Like his father before him, he started a collection. Originally from the north of France, it was only natural that he should take an interest in the painters of this region between the end of the 18th and the beginning of the 19th centuries, publishing in 1889 the first biography of the Watteau of Lille. He bought several paintings by the neoclassical landscape painters, about whom he wrote a reference book in 1886, L'École française de peinture (1789-1830), before publishing original research on Pierre-Henri de Valenciennes. More generally, it was a whole collection of paintings, furniture and objects from the Napoleonic period that he acquired and placed in his pavilion at the beginning of the century. Louis Boilly became one of his favourite artists: he collected some thirty of his portraits and in 1913 wrote an important monograph, Le peintre Louis Boilly (1761-1845).
At the same time, Marmottan never stopped travelling in Europe to collect as many testimonies as possible, going as far as Poland and Russia in 1892 to follow in the footsteps of the Emperor and his Grande Armée.

=== The historian and the art historian ===
As a researcher, he collected thousands of books and documents from the Napoleonic period. He collected most of these materials in the villa he had built for himself in Boulogne-sur-Seine in the 1910s (now the Bibliothèque Marmottan), which he furnished in the Empire style.
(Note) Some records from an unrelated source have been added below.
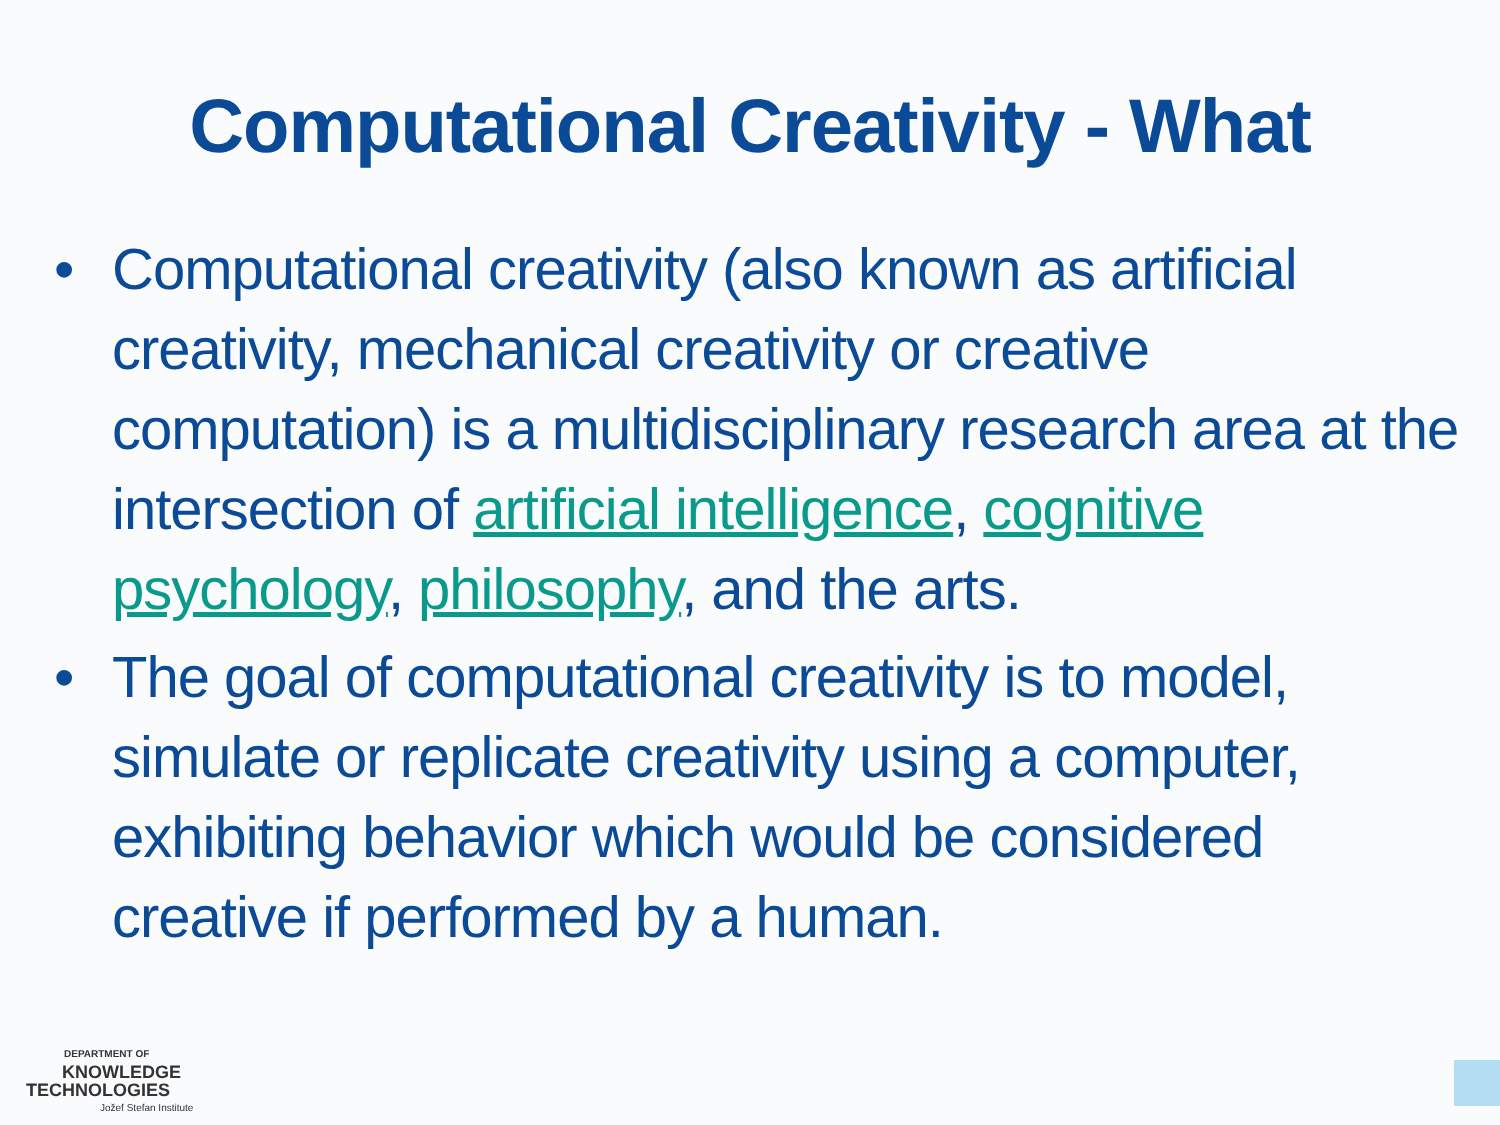Computational Creativity - What
• Computational creativity (also known as artificial creativity, mechanical creativity or creative computation) is a multidisciplinary research area at the intersection of artificial intelligence, cognitive psychology, philosophy, and the arts.
• The goal of computational creativity is to model, simulate or replicate creativity using a computer, exhibiting behavior which would be considered creative if performed by a human.
DEPARTMENT OF
KNOWLEDGE
TECHNOLOGIES
Jožef Stefan Institute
In the process, he became one of the best connoisseurs of the Empire, both in terms of its history and its art and administration.
His method in art history was innovative for the time, as he always tried to prove his statements with evidence, which he quoted extensively in his works or even reproduced through photographs.
His work also led him to become involved in associations. A founding member of the Société de la Sabretache in 1890 - which gave rise to the Musée historique de l'Armée, the forerunner of the Musée de l'Armée - Marmottan was made an officer of public education in 1894. He was also a member of the board of the Société des amis des monuments parisiens (1889-1900), vice-president (1906) and later president (1911-1913) of the Société historique d'Auteuil et de Passy, a member of the Société historique et archéologique des VIIIe et XVIIe arrondissements (1908), and finally a member of the Commission du Vieux-Paris from 1913 until his death.

=== The patron ===
During his lifetime, he supported around 20 museums throughout France, including the Musée d'Art et d'Histoire in Saint-Denis, which received 140,000 francs from him. He also left 100,000 francs in his will as a prize for a work of art history (Paul Marmottan Prize) and bequeathed his two residences and the collections kept there to the Académie des beaux-arts (Musée Marmottan-Monet and bibliothèque Marmottan). He also made a large donation to the Assistance publique, enabling the foundation of the hospital in the 17th arrondissement that now bears his name.

On 2 August 1922, he was made a Knight of the Legion of Honour by decree of the Minister of Public Education.
Paul Marmottan was buried in a chapel in the Western Cemetery in Boulogne-Billancourt (6th Division).